So that allows for the physical trigger to happen: everyone is acknowledging the relationship and interaction happening now. Then Adam says it becomes his job to read the room regularly and see how the audience is responding.
One of his strategies to checking in with the room is the “sprinkler technique”: he’ll slowly move his eyes across the room and try and pick up on people’s reactions and engagement levels. Are they confused or are they understanding the material? Are they thinking a lot and he needs to slow down? From his observations his talk evolves in real-time to what his happening with his audience.

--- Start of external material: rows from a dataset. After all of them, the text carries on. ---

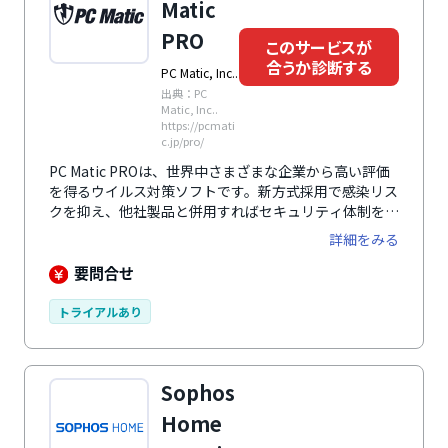
Matic
PRO
このサービスが
合うか診断する
PC Matic, Inc..
出典：PC
Matic, Inc..
https://pcmati
c.jp/pro/
PC Matic PROは、世界中さまざまな企業から高い評価
を得るウイルス対策ソフトです。新方式採用で感染リス
クを抑え、他社製品と併用すればセキュリティ体制をよ
り強化できます。
詳細をみる
要問合せ
トライアルあり
Sophos
Home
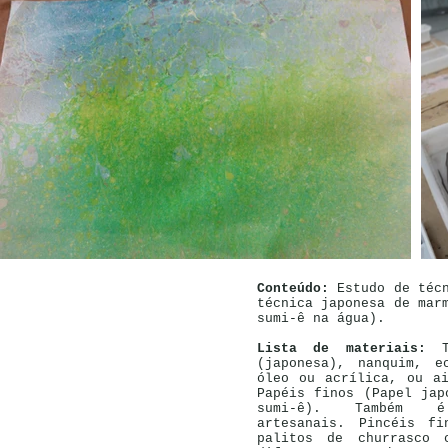
Conteúdo:
Estudo de téc
técnica japonesa de mar
sumi-ê na água).
Lista de materiais:
(japonesa), nanquim, e
óleo ou acrílica, ou a
Papéis finos (Papel jap
sumi-ê). Também é
artesanais. Pincéis fi
palitos de churrasco 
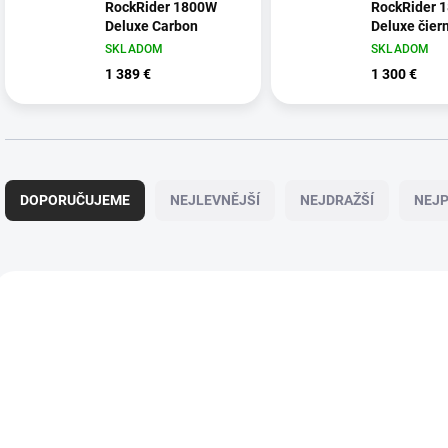
RockRider 1800W
RockRider 
Deluxe Carbon
Deluxe čier
SKLADOM
SKLADOM
1 389 €
1 300 €
Ř
a
DOPORUČUJEME
NEJLEVNĚJŠÍ
NEJDRAŽŠÍ
NEJP
z
e
n
í
V
p
ý
NOVINKA
r
p
o
i
d
s
u
p
k
r
t
o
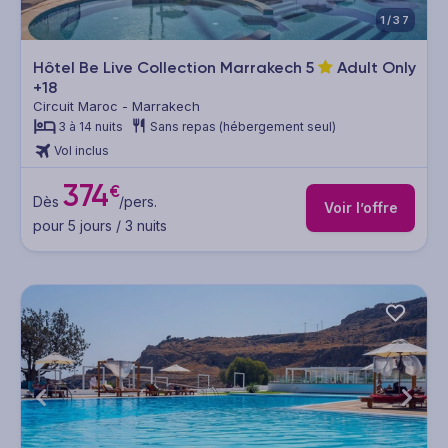
1/37
Hôtel Be Live Collection Marrakech
5
Adult Only
+18
Circuit Maroc - Marrakech
3 à 14 nuits
Sans repas (hébergement seul)
Vol inclus
374
€
Dès
/pers.
Voir l’offre
pour 5 jours / 3 nuits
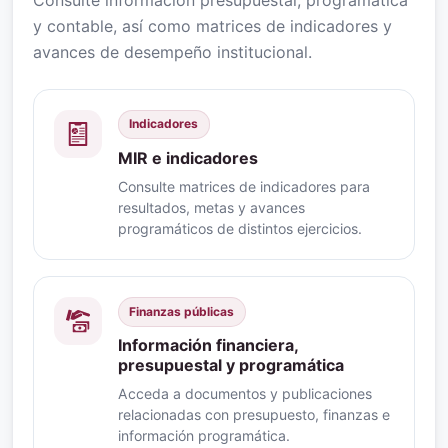
y contable, así como matrices de indicadores y
avances de desempeño institucional.
Indicadores
MIR e indicadores
Consulte matrices de indicadores para
resultados, metas y avances
programáticos de distintos ejercicios.
Finanzas públicas
Información financiera,
presupuestal y programática
Acceda a documentos y publicaciones
relacionadas con presupuesto, finanzas e
información programática.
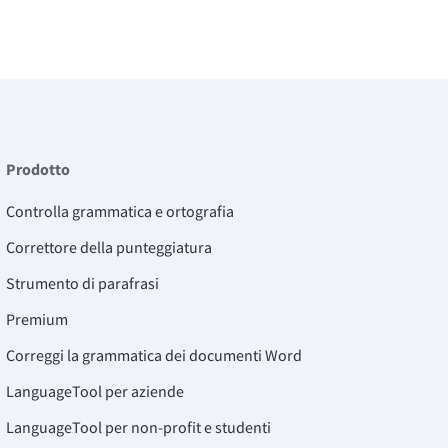
Prodotto
Controlla grammatica e ortografia
Correttore della punteggiatura
Strumento di parafrasi
Premium
Correggi la grammatica dei documenti Word
LanguageTool per aziende
LanguageTool per non-profit e studenti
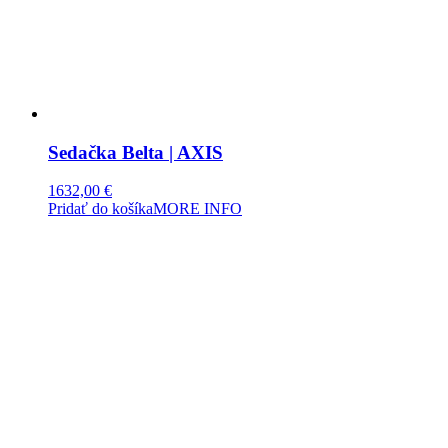
Sedačka Belta | AXIS
1632,00
€
Pridať do košíka
MORE INFO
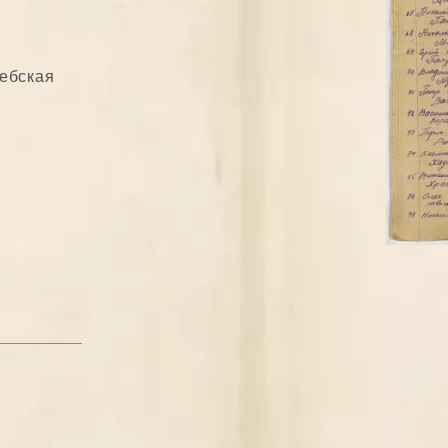
иебская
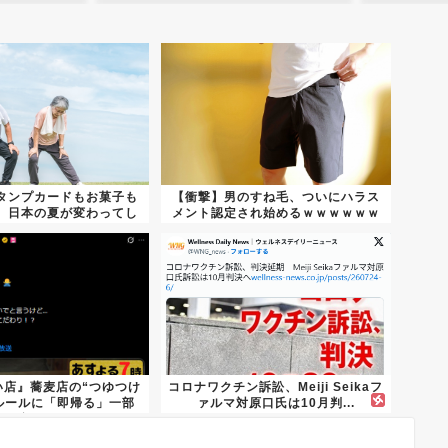
タンプカードもお菓子も
【衝撃】男のすね毛、ついにハラス
、日本の夏が変わってし
メント認定され始めるｗｗｗｗｗｗ
まう
い店』蕎麦店の“つゆつけ
コロナワクチン訴訟、Meiji Seikaフ
ルールに「即帰る」一部
ァルマ対原口氏は10月判...
視...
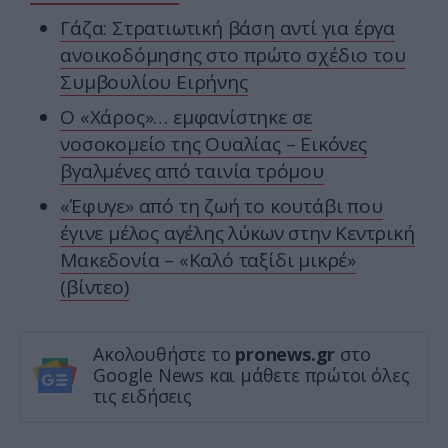
Γάζα: Στρατιωτική βάση αντί για έργα
ανοικοδόμησης στο πρώτο σχέδιο του
Συμβουλίου Ειρήνης
Ο «Χάρος»… εμφανίστηκε σε
νοσοκομείο της Ουαλίας – Εικόνες
βγαλμένες από ταινία τρόμου
«Έφυγε» από τη ζωή το κουτάβι που
έγινε μέλος αγέλης λύκων στην Κεντρική
Μακεδονία – «Καλό ταξίδι μικρέ»
(βίντεο)
Ακολουθήστε το
pronews.gr
στο
Google News και μάθετε πρώτοι όλες
τις ειδήσεις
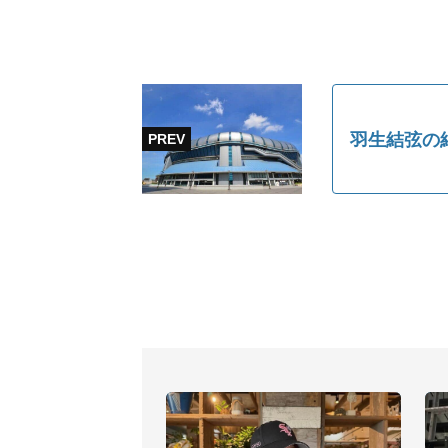
羽生結弦の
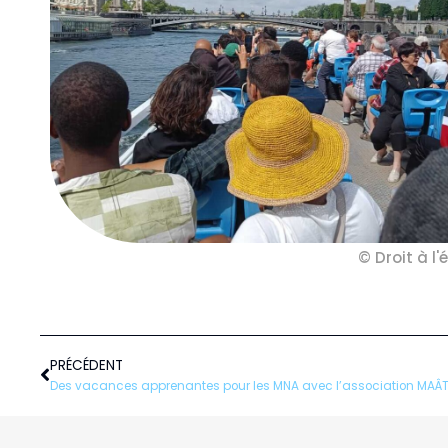
© Droit à l'
Précédent
PRÉCÉDENT
Des vacances apprenantes pour les MNA avec l’association MAÂT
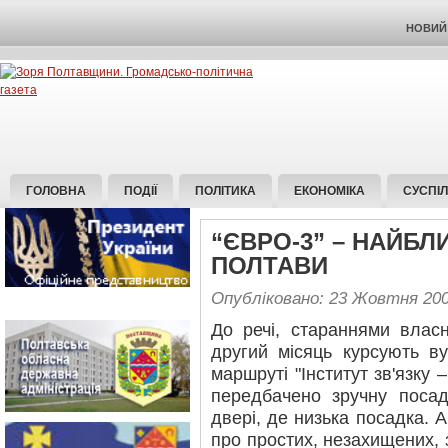
НОВИЙ 
ГОЛОВНА
ПОДІЇ
ПОЛІТИКА
ЕКОНОМІКА
СУСПІ
“ЄВРО-3” – НАЙБ
ПОЛТАВИ
Опубліковано: 23 Жовтня 20
До речі, стараннями влас
другий місяць курсують в
маршруті "Інститут зв'язку –
передбачено зручну посад
двері, де низька посадка. 
про простих, незахищених,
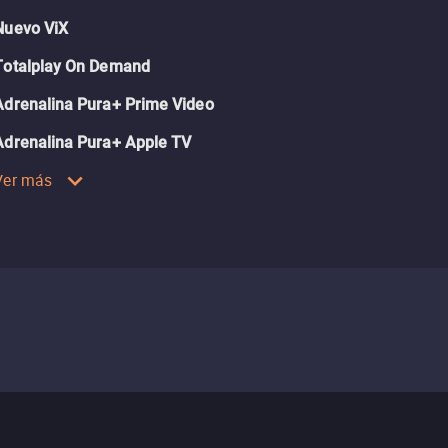
Nuevo ViX
Totalplay On Demand
Adrenalina Pura+ Prime Video
Adrenalina Pura+ Apple TV
Ver más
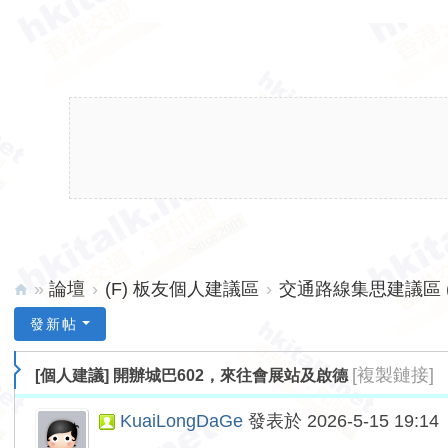
»
論壇
›
(F) 板友個人建議區
›
交通路線集思建議區 (
hk
發新帖
ita
[複製鏈接]
[個人建議] 開辦城巴602，來往會展站及啟德
lk.
ne
KuaiLongDaGe
發表於 2026-5-15 19:14
t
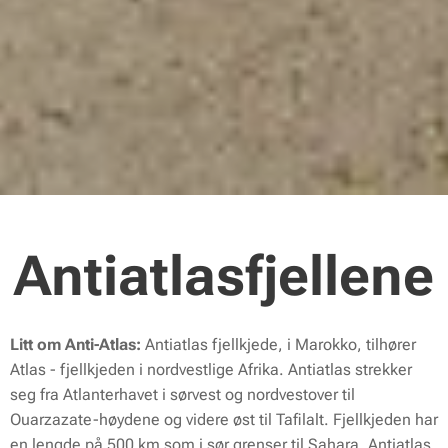
Antiatlasfjellene
Litt om Anti-Atlas:
Antiatlas fjellkjede, i Marokko, tilhører
Atlas - fjellkjeden i nordvestlige Afrika. Antiatlas strekker
seg fra Atlanterhavet i sørvest og nordvestover til
Ouarzazate-høydene og videre øst til Tafilalt. Fjellkjeden har
en lengde på 500 km som i sør grenser til Sahara. Antiatlas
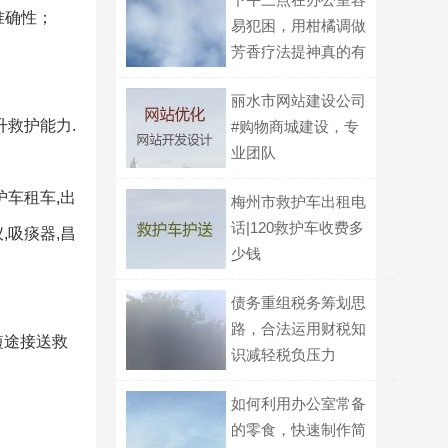
准确性；
易犯困，用柑橘调做
芳香疗法提神真的有
用吗？
丽水市网站建设公司
升救护能力.
#购物商城建设，专
业团队
护车租车,出
梅州市救护车出租电
话|120救护车收费多
,吸痰器,昌
少钱
债务重组税务筹划思
路，合法运用财税知
短途接送救
识减轻税负压力
如何利用办公室常备
的零食，快速制作简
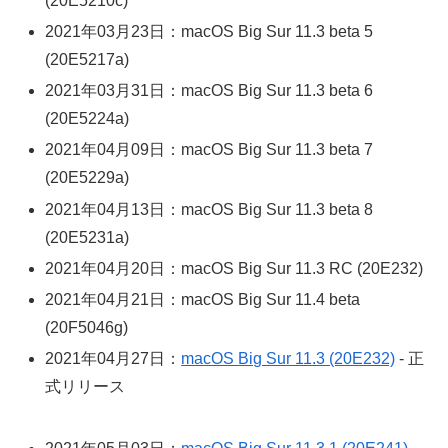
(20E5210c)
2021年03月23日：macOS Big Sur 11.3 beta 5
(20E5217a)
2021年03月31日：macOS Big Sur 11.3 beta 6
(20E5224a)
2021年04月09日：macOS Big Sur 11.3 beta 7
(20E5229a)
2021年04月13日：macOS Big Sur 11.3 beta 8
(20E5231a)
2021年04月20日：macOS Big Sur 11.3 RC (20E232)
2021年04月21日：macOS Big Sur 11.4 beta
(20F5046g)
2021年04月27日：
macOS Big Sur 11.3 (20E232)
- 正
式リリース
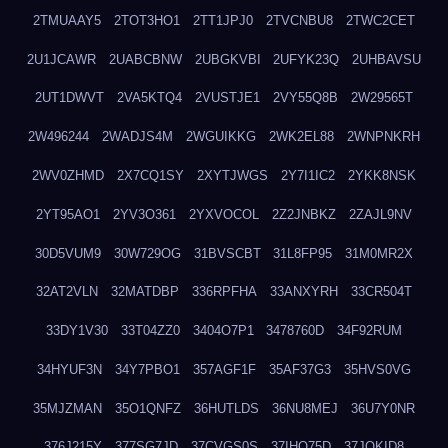
2TMUAAY5
2TOT3HO1
2TT1JPJ0
2TVCNBU8
2TWC2CET
2U1JCAWR
2UABCBNW
2UBGKVBI
2UFYK23Q
2UHBAVSU
2UT1DWVT
2VA5KTQ4
2VUSTJE1
2VY55Q8B
2W29565T
2W496244
2WADJS4M
2WGUIKKG
2WK2EL88
2WNPNKRH
2WV0ZHMD
2X7CQ1SY
2XYTJWGS
2Y7I1IC2
2YKK8NSK
2YT95AO1
2YV3O361
2YXVOCOL
2Z2JNBKZ
2ZAJL9NV
30D5VUM9
30W729OG
31BVSCBT
31L8FP95
31M0MR2X
32AT2VLN
32MATDBP
336RPFHA
33ANXYRH
33CR504T
33DY1V30
33T04ZZ0
3404O7P1
3478760D
34F92RUM
34HYUF3N
34Y7PBO1
357AGF1F
35AF37G3
35HVS0VG
35MJZMAN
35O1QNFZ
36HUTLDS
36NU8MEJ
36U7Y0NR
376J215Y
377SG7JD
37CVGS0S
37IHO75D
37JQKID8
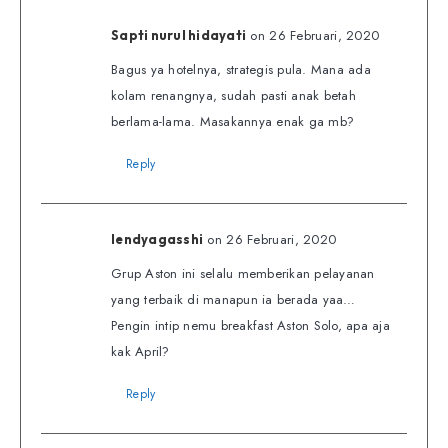
on 26 Februari, 2020
Sapti nurul hidayati
Bagus ya hotelnya, strategis pula. Mana ada
kolam renangnya, sudah pasti anak betah
berlama-lama. Masakannya enak ga mb?
Reply
on 26 Februari, 2020
lendyagasshi
Grup Aston ini selalu memberikan pelayanan
yang terbaik di manapun ia berada yaa…
Pengin intip nemu breakfast Aston Solo, apa aja
kak April?
Reply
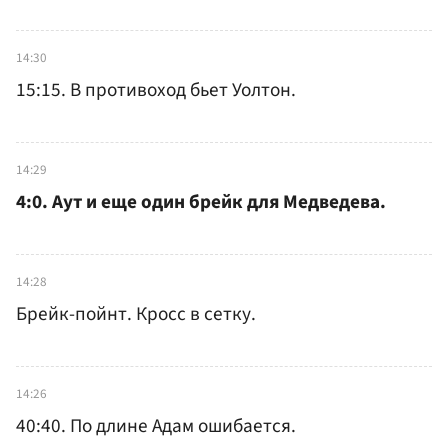
14:30
15:15. В противоход бьет Уолтон.
14:29
4:0. Аут и еще один брейк для Медведева.
14:28
Брейк-пойнт. Кросс в сетку.
14:26
40:40. По длине Адам ошибается.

We also discuss how you build mechanical confidence. Routine becomes the trigger: the first thing he recommends is creating a structure you are confident in and then stick with that presentation or that model for awhile.
If you do round-table discussions then continue doing those for a period of time. You can even sit in the same spot if you want – just create a pattern to follow and that will evolve into a degree of mechanical confidence.
But what do you do if you have to present in a different setting? How do you create mechanical confidence then? He gives presentations around the world: sometimes they are for groups of 100 and other times they are groups of thousands.
As a result, he has to create the same automatic energetic return no matter the size of the audience. He has a routine he does every single time before he gives any talk: some of it comes from his acting training (like breathing exercises, tongue twisters, sometimes it is jumping jacks to get the blood flowing).
But beyond the physical piece is the psychological response: he has to get his mind in the right zone so he isn’t focusing on the differences from his typical routine. So if he has been accustomed to speaking around a table but this time he is in a lecture hall, he isn’t focused on the difference of not being at a table/being in a lecture hall.
We go on to discuss the “if this” interaction as well as other ways to keep your audience engaged and why creating routines with your team will create more confidence and deeper relationships. Finally, we wrap up with a discussion about what is unique about Zeal on today’s CTO Studio.